Don't panic! Difference lists are just lists with explicit end "pointer"
A normal list, say [1,2,3], is a difference between its start and its end; the end of a normal list is always an empty list, []. That is to say, for a list [1,2,3] we are supposed to call this predicate as palindrome( [1,2,3], []) — namely, check whether the difference list [1,2,3] - [] is a palindrome.
From the operational point of view, a difference list is nothing but a (possibly open-ended) list with explicitly maintained "end pointer", for example: A - Z where A = [1,2,3|Z] and Z = []. Indeed, [1,2,3|[]] is the same as [1,2,3]. But when Z is not instantiated yet, the list A is still open ended - its "end pointer" Z can be instantiated to anything (but only once, of course, sans the backtracking).
If we were to instantiate Z later to an open-ended list, say, Z = [4|W], we'd get a new, extended difference list A - W where A = [1,2,3,4|W]. The old one would become A - Z = [1,2,3,4|W] - [4|W], i.e. still representing a prefix [1,2,3] of an open-ended list [1,2,3,4 ...]. Once closed, e.g. with W = [5], all the pairs of logvars still represent their corresponding difference lists (i.e. A - Z, A - W ...), but A is not open-ended anymore, so can't be extended anymore.

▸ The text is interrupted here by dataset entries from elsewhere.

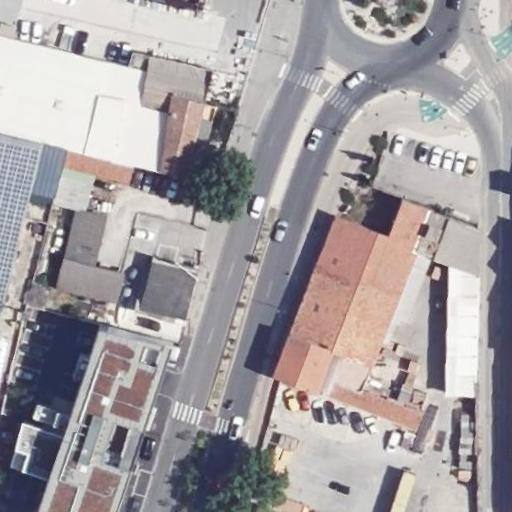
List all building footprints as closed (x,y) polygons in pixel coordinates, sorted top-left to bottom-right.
[(3,21),(0,30),(0,32),(15,36),(18,24),(3,21)] [(15,36),(0,32),(0,126),(67,143),(86,148),(108,58),(15,36)] [(134,50),(130,64),(147,68),(150,53),(134,50)] [(211,69),(150,53),(147,68),(124,157),(160,167),(172,92),(203,101),(211,69)] [(124,157),(147,68),(130,64),(108,58),(86,148),(114,155),(124,157)] [(185,173),(203,101),(172,92),(160,167),(185,173)] [(0,132),(0,304),(2,305),(31,193),(43,144),(0,132)] [(86,148),(67,143),(65,150),(63,162),(110,174),(114,155),(86,148)] [(65,150),(43,144),(31,193),(54,199),(63,162),(65,150)] [(429,181),(430,212),(446,217),(479,231),(479,205),(456,195),(455,191),(429,181)] [(430,256),(445,263),(446,217),(430,212),(413,205),(397,242),(347,222),(285,379),(294,382),(389,421),(406,429),(425,437),(432,420),(373,395),(430,256)] [(93,263),(105,214),(76,207),(57,286),(116,300),(123,270),(93,263)] [(479,231),(446,217),(445,263),(458,268),(456,395),(474,394),(476,275),(479,231)] [(187,317),(199,266),(153,255),(141,306),(187,317)] [(32,289),(27,306),(42,310),(46,293),(32,289)] [(32,511),(37,511),(116,511),(132,454),(154,370),(73,355),(32,511)] [(387,432),(406,429),(389,421),(371,423),(387,432)]
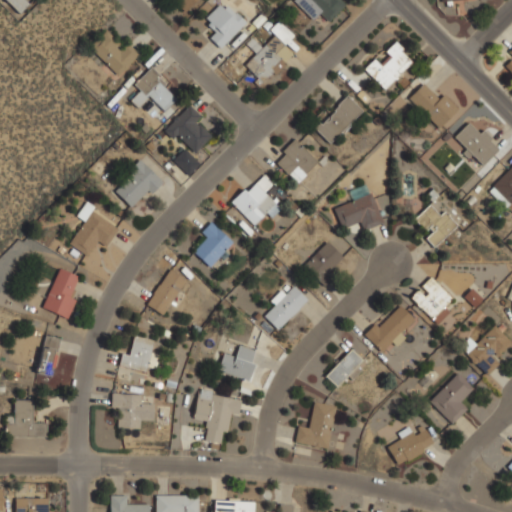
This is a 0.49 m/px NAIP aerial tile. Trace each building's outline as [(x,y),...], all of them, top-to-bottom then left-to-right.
[(6,0),(19,13),(28,3),(25,0),(6,0)] [(177,0),(186,9),(194,0),(177,0)] [(221,0),(203,19),(213,29),(207,36),(219,48),(244,22),(221,0)] [(291,0),(312,20),(320,13),(328,20),(343,5),(338,0),(291,0)] [(88,46),(116,75),(135,56),(107,28),(88,46)] [(257,49),(242,65),(262,84),(293,53),(273,34),(258,50),(257,49)] [(380,54),(378,52),(362,68),(383,89),(412,60),(393,40),(380,54)] [(511,45),(506,51),(511,57),(503,65),(511,74),(511,45)] [(132,83),(162,112),(178,95),(148,66),(132,83)] [(440,130),(458,112),(424,79),(406,97),(440,130)] [(361,110),(345,95),(312,127),(328,143),(361,110)] [(209,135),(194,122),(200,115),(187,103),(164,128),(192,153),(209,135)] [(452,137),(480,165),(499,147),(470,118),(452,137)] [(317,161),(293,138),(272,159),(296,182),(317,161)] [(187,175),(199,163),(183,147),(171,160),(187,175)] [(161,181),(139,159),(110,188),(132,209),(161,181)] [(511,163),(486,189),(511,214),(511,212),(511,163)] [(255,227),(277,204),(264,192),(273,183),(260,170),(229,202),(255,227)] [(332,206),(339,227),(360,220),(363,229),(382,222),(371,192),(332,206)] [(454,225),(430,201),(412,219),(427,233),(423,237),(433,246),(454,225)] [(105,246),(117,227),(90,209),(67,243),(84,255),(95,239),(105,246)] [(203,241),(193,251),(208,266),(232,242),(210,221),(197,235),(203,241)] [(320,282),(344,258),(325,240),(302,264),(320,282)] [(161,314),(185,277),(169,266),(145,304),(161,314)] [(76,275),(57,267),(40,307),(66,318),(75,298),(67,295),(76,275)] [(408,297),(431,319),(452,297),(429,275),(408,297)] [(286,293),(280,287),(265,302),(271,308),(263,316),(276,329),(307,299),(293,285),(286,293)] [(481,298),(470,288),(462,296),(474,307),(481,298)] [(412,318),(396,302),(364,336),(381,352),(412,318)] [(474,343),(468,337),(458,348),(484,372),(511,343),(492,324),(474,343)] [(51,376),(58,337),(42,334),(35,373),(51,376)] [(118,363),(153,371),(157,353),(150,351),(153,339),(134,335),(129,354),(120,352),(118,363)] [(234,355),(223,351),(216,370),(247,381),(257,351),(238,344),(234,355)] [(323,375),(337,389),(364,362),(350,348),(323,375)] [(427,400),(450,424),(466,408),(458,401),(471,387),(456,372),(427,400)] [(240,398),(196,391),(192,418),(205,420),(202,440),(222,444),(227,413),(237,414),(240,398)] [(140,428),(140,417),(151,417),(152,404),(141,404),(141,393),(110,392),(109,410),(117,410),(117,427),(140,428)] [(4,437),(45,437),(45,419),(33,419),(33,398),(14,398),(14,418),(4,418),(4,437)] [(335,405),(312,400),(308,424),(296,421),(293,442),(327,448),(335,405)] [(433,444),(424,428),(413,434),(408,426),(394,433),(397,439),(385,445),(395,464),(433,444)] [(109,511),(147,511),(147,504),(127,504),(127,494),(109,494),(109,511)] [(154,511),(196,511),(196,494),(154,494),(154,511)] [(45,511),(45,496),(13,496),(13,511),(45,511)] [(251,511),(252,499),(213,499),(212,511),(251,511)] [(289,511),(291,505),(278,503),(276,511),(289,511)]
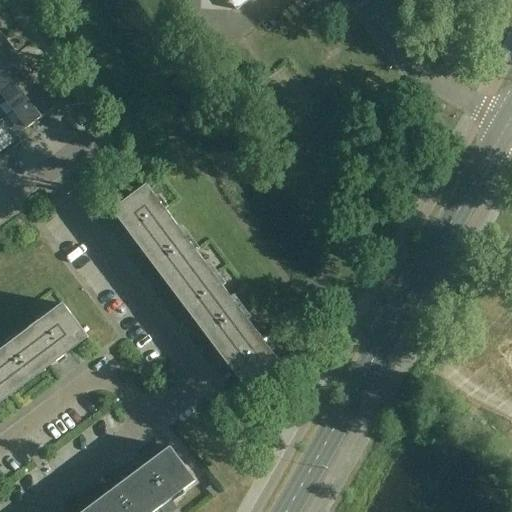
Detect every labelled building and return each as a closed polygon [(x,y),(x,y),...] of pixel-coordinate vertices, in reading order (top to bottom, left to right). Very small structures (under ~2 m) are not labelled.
[(228,0),(229,0),(236,11),(250,0),(228,0)] [(5,37),(0,40),(0,67),(18,54),(17,54),(16,54),(4,38),(5,37)] [(18,55),(18,54),(0,67),(0,94),(30,71),(29,72),(17,55),(18,55)] [(30,71),(0,94),(0,103),(6,99),(14,110),(13,111),(43,89),(43,88),(42,89),(30,73),(31,72),(30,71)] [(287,111),(297,105),(284,87),(275,94),(287,111)] [(44,89),(43,89),(13,111),(13,112),(15,111),(22,121),(11,129),(16,136),(27,128),(56,107),(43,90),(44,89)] [(11,136),(0,143),(0,149),(4,155),(17,146),(11,136)] [(147,185),(113,211),(247,390),(281,364),(263,340),(264,340),(257,330),(256,331),(172,218),(172,217),(165,208),(164,208),(147,185)] [(0,404),(89,338),(63,304),(39,322),(39,321),(30,328),(31,329),(0,351),(0,404)] [(68,425),(73,435),(89,428),(84,417),(68,425)] [(173,498),(196,481),(170,446),(82,511),(154,511),(163,505),(164,506),(173,499),(173,498)]
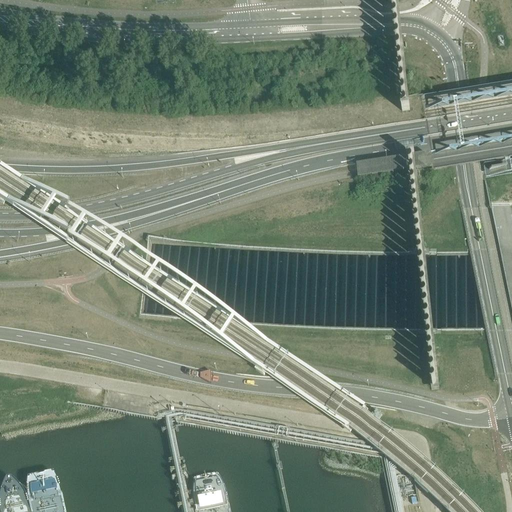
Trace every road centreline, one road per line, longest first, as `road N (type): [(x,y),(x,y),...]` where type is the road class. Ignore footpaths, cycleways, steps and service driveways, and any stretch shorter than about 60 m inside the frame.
road 1 (secondary): [(511,418),(471,420),(369,396),(231,382),(0,334)]
road 2 (motorway): [(0,274),(258,302),(511,307)]
road 3 (motorway): [(511,274),(261,270),(0,242)]
road 4 (unclassified): [(433,511),(413,438),(0,367)]
road 5 (trunk): [(152,214),(332,160),(511,130)]
road 6 (secondary): [(511,405),(444,44)]
road 7 (trunk): [(302,148),(92,209),(0,218)]
road 8 (trunk): [(302,148),(118,171),(0,170)]
road 9 (secondary): [(251,30),(129,33),(0,18)]
road 10 (trunk): [(511,113),(302,148)]
road 11 (secondary): [(425,29),(251,30)]
road 12 (trunk): [(0,253),(103,234),(152,214)]
road 13 (trunk): [(0,232),(152,214)]
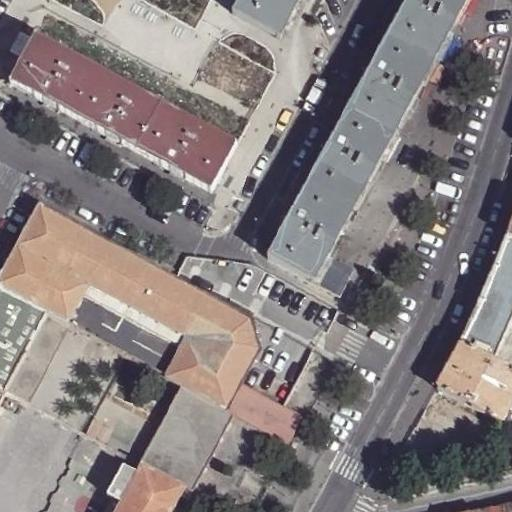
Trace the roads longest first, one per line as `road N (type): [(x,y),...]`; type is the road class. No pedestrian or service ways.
road 1 (residential): [(511,127),(459,273),(337,501)]
road 2 (residential): [(368,0),(220,269)]
road 3 (residential): [(220,269),(0,148)]
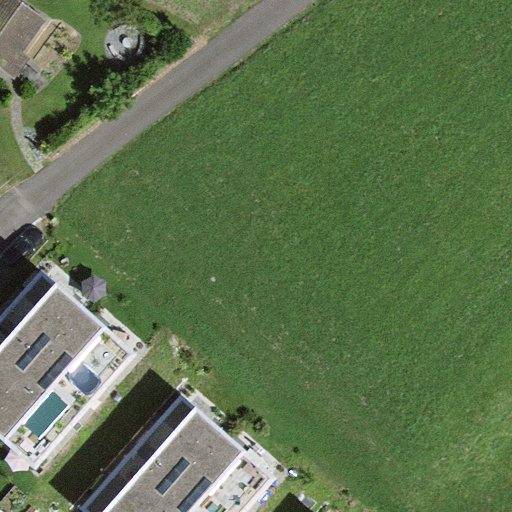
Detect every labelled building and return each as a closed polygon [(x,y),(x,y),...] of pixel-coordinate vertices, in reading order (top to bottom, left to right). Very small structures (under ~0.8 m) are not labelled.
[(42,20),(13,0),(0,0),(0,65),(14,75),(26,59),(18,53),(42,20)] [(0,319),(0,408),(87,310),(43,271),(0,319)] [(138,355),(87,310),(0,408),(0,437),(36,469),(138,355)] [(81,510),(83,511),(158,511),(227,434),(182,395),(81,510)] [(247,511),(277,478),(227,434),(158,511),(247,511)]
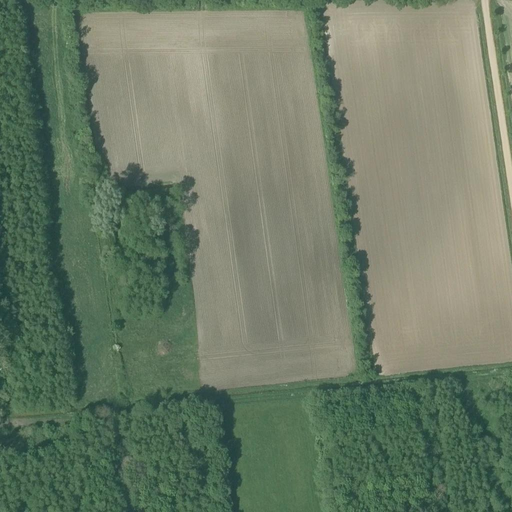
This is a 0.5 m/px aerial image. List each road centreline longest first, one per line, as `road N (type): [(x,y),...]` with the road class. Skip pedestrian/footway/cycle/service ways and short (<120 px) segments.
road 1 (track): [(511,376),(0,425)]
road 2 (track): [(486,0),(511,180)]
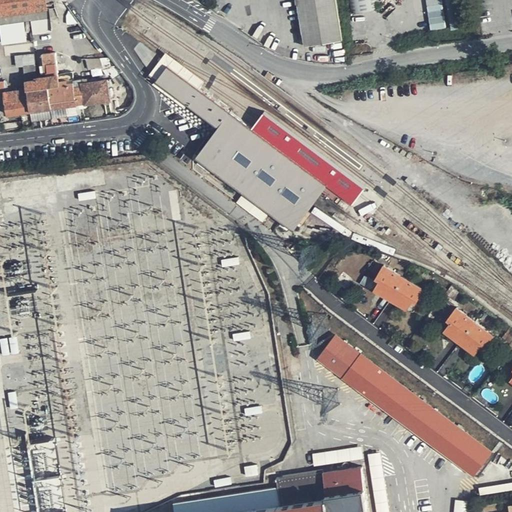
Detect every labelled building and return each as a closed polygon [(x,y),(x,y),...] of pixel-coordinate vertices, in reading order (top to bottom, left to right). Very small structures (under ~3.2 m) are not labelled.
[(46,0),(0,0),(0,21),(0,25),(31,20),(31,24),(32,24),(49,21),(47,8),(46,0)] [(68,6),(62,0),(46,0),(47,8),(66,7),(68,6)] [(342,40),(335,0),(297,0),(305,45),(342,40)] [(379,9),(377,0),(350,0),(353,13),(379,9)] [(428,0),(431,28),(446,26),(443,0),(428,0)] [(470,25),(466,0),(448,0),(453,28),(470,25)] [(73,81),(72,73),(58,75),(56,54),(45,56),(47,76),(37,78),(37,79),(27,81),(29,89),(32,111),(32,114),(41,113),(41,110),(58,107),(67,106),(76,104),(75,92),(73,81)] [(167,67),(198,91),(204,83),(165,54),(148,75),(156,81),(167,67)] [(217,130),(229,114),(204,95),(198,91),(167,67),(156,81),(155,83),(186,107),(217,130)] [(37,79),(37,78),(35,68),(23,69),(25,81),(27,81),(37,79)] [(83,80),(73,81),(75,92),(84,91),(83,84),(83,80)] [(75,92),(76,104),(76,108),(87,106),(87,104),(110,100),(107,81),(83,84),(84,91),(75,92)] [(186,107),(155,83),(152,86),(184,110),(186,107)] [(32,111),(29,89),(5,92),(8,115),(21,113),(32,111)] [(42,120),(41,113),(32,114),(33,122),(42,120)] [(33,122),(32,114),(21,116),(22,123),(33,122)] [(229,114),(217,130),(211,138),(195,159),(205,166),(293,232),(311,208),(320,195),(327,187),(250,130),(229,114)] [(263,114),(250,130),(327,187),(352,205),(363,189),(263,114)] [(166,136),(154,127),(150,133),(161,142),(166,136)] [(95,190),(78,193),(79,200),(96,198),(95,190)] [(239,258),(224,259),(225,267),(240,265),(239,258)] [(375,288),(392,298),(404,276),(383,264),(376,277),(380,279),(378,282),(375,288)] [(404,276),(392,298),(408,308),(411,302),(414,298),(417,299),(424,288),(404,276)] [(445,329),(461,341),(476,321),(457,306),(448,318),(451,320),(449,324),(445,329)] [(476,321),(461,341),(476,352),(480,347),(483,343),(486,346),(495,334),(476,321)] [(248,332),(232,334),(233,340),(249,338),(248,332)] [(492,452),(336,335),(321,358),(475,474),(492,452)] [(7,337),(0,338),(0,339),(2,355),(9,354),(7,337)] [(16,337),(9,338),(12,354),(18,353),(16,337)] [(15,391),(8,392),(10,409),(17,408),(15,391)] [(261,406),(244,408),(245,415),(262,413),(261,406)] [(408,432),(399,443),(440,472),(448,462),(408,432)] [(364,446),(314,454),(316,467),(366,459),(364,446)] [(49,500),(64,499),(62,462),(57,462),(56,450),(36,451),(40,509),(50,508),(49,500)] [(391,511),(383,453),(370,455),(377,511),(391,511)] [(256,464),(243,466),(245,476),(258,474),(256,464)] [(91,477),(84,478),(86,493),(93,492),(91,477)] [(230,477),(213,480),(214,487),(231,484),(230,477)] [(210,511),(374,511),(371,483),(331,490),(331,494),(210,511)] [(467,511),(468,501),(457,500),(455,511),(467,511)]
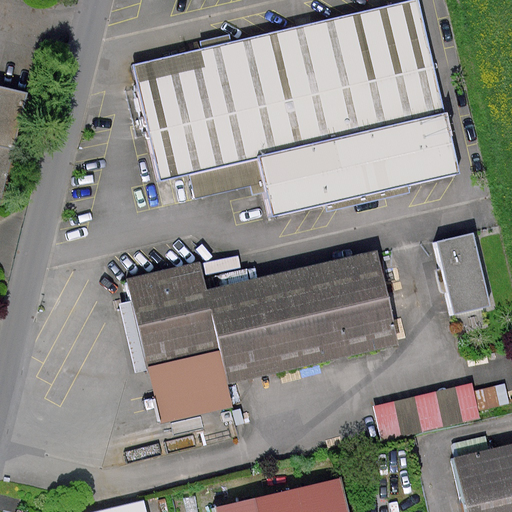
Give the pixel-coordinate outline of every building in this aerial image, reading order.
[(443,114),(417,0),(138,66),(165,179),(263,156),(443,114)] [(0,190),(24,93),(0,87),(0,190)] [(443,114),(263,156),(276,214),(355,196),(457,172),(443,114)] [(474,234),(434,243),(451,314),(491,304),(474,234)] [(199,266),(131,282),(151,366),(163,420),(231,404),(226,382),(334,356),(396,342),(375,254),(205,293),(199,266)] [(377,434),(478,418),(472,381),(371,398),(377,434)] [(511,511),(511,447),(457,460),(468,511),(511,511)] [(218,509),(219,511),(345,511),(339,482),(218,509)] [(142,511),(140,501),(93,511),(142,511)]
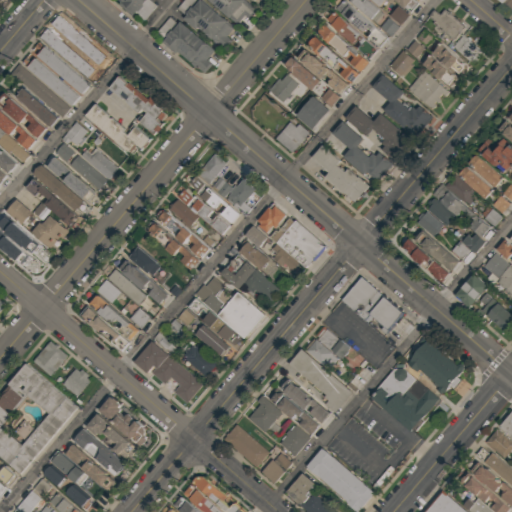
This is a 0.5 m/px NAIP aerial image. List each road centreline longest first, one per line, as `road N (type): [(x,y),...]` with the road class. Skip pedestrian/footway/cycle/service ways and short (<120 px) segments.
road 1 (residential): [(128,511),(511,70)]
road 2 (tertiary): [(511,372),(79,0)]
road 3 (residential): [(0,359),(307,0)]
road 4 (residential): [(276,511),(0,274)]
road 5 (residential): [(396,511),(511,376)]
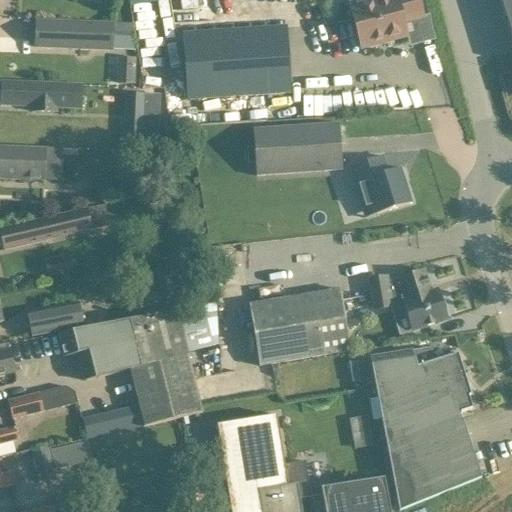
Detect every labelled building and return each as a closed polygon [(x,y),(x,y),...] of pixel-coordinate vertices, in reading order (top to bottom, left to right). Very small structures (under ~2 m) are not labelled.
[(422,18),(417,0),(376,0),(373,1),(372,0),(351,0),(348,1),(356,30),(361,49),(406,37),(403,23),(422,18)] [(511,0),(498,0),(511,42),(511,0)] [(112,25),(36,22),(35,48),(111,52),(111,49),(125,50),(126,25),(112,25)] [(285,28),(265,30),(183,35),(187,101),(290,95),(285,28)] [(132,84),(132,58),(114,57),(113,83),(132,84)] [(1,83),(1,106),(33,107),(32,113),(55,114),(55,108),(80,109),(81,87),(1,83)] [(127,95),(124,140),(143,141),(157,142),(159,97),(145,96),(127,95)] [(338,125),(318,127),(253,131),(256,177),(341,171),(338,125)] [(0,148),(0,180),(44,182),(44,181),(62,182),(62,167),(63,151),(45,150),(0,148)] [(178,168),(176,157),(165,158),(167,169),(178,168)] [(382,157),(349,168),(359,199),(365,219),(377,215),(413,204),(407,183),(403,184),(399,170),(387,174),(382,157)] [(0,230),(0,233),(4,251),(109,227),(104,206),(0,230)] [(58,275),(74,272),(70,255),(54,259),(58,275)] [(385,278),(369,281),(373,301),(374,310),(390,308),(403,304),(412,331),(427,327),(446,321),(444,314),(446,310),(444,301),(439,299),(437,292),(430,294),(423,272),(398,280),(399,281),(386,283),(385,278)] [(350,352),(340,290),(249,305),(259,367),(350,352)] [(84,328),(79,303),(26,313),(31,338),(84,328)] [(85,380),(129,369),(187,354),(176,312),(128,322),(59,335),(64,356),(77,353),(85,380)] [(0,375),(15,372),(9,350),(8,350),(7,344),(0,345),(0,375)] [(356,361),(348,362),(352,383),(360,381),(373,379),(377,398),(369,400),(373,421),(381,419),(398,511),(462,487),(481,480),(460,414),(472,410),(468,397),(470,397),(464,377),(463,373),(465,371),(459,361),(457,355),(455,356),(452,352),(443,359),(433,363),(429,349),(412,352),(412,351),(369,358),(356,361)] [(187,354),(129,369),(144,428),(202,414),(187,354)] [(74,393),(66,387),(7,402),(12,420),(77,403),(74,393)] [(275,417),(216,426),(230,511),(301,511),(299,500),(312,498),(311,496),(308,497),(307,493),(311,492),(310,491),(309,491),(304,462),(284,465),(276,416),(275,416),(275,417)] [(348,420),(353,443),(368,440),(364,417),(348,420)] [(0,446),(10,443),(19,442),(15,428),(0,432),(0,446)] [(30,451),(39,485),(53,481),(51,472),(55,471),(49,446),(30,451)] [(0,489),(15,486),(12,472),(0,474),(0,489)] [(161,480),(164,493),(188,487),(185,474),(161,480)] [(389,511),(384,479),(321,489),(325,511),(389,511)] [(175,511),(181,511),(190,509),(189,499),(178,501),(180,511),(175,511)] [(75,511),(73,501),(34,511),(33,511),(75,511)]
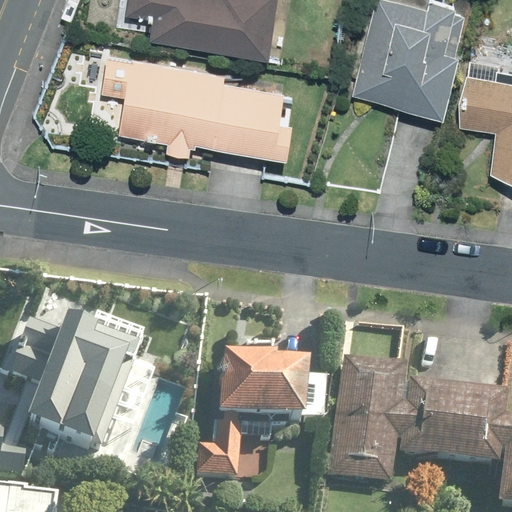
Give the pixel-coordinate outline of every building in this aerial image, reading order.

Instead of using the - functor, it is customary to just use both parts of the diff list definition as separate arguments to a predicate. When we always use / treat them as if they were two parts of a pair, then they form a pair, conceptually. It's the same thing.
Continuing. The third clause says, for [C|A]-D to be a palindrome, A-B must be a palindrome, and B must be [C|D]. A, D, B are lists, C is an element of a list. This might be confusing; let's use V instead. Also, use Z and Y instead of D and B, to remind us of "the end" of a list:
palindrome([V|A], Z):- palindrome(A, Y), Y=[V|Z].
V ................. V ----
^ ^ ^
| | |
| | Z
A Y = [V|Z]
Indeed, when the ...... core is a palindrome, putting two Vs around it gives us another palindrome.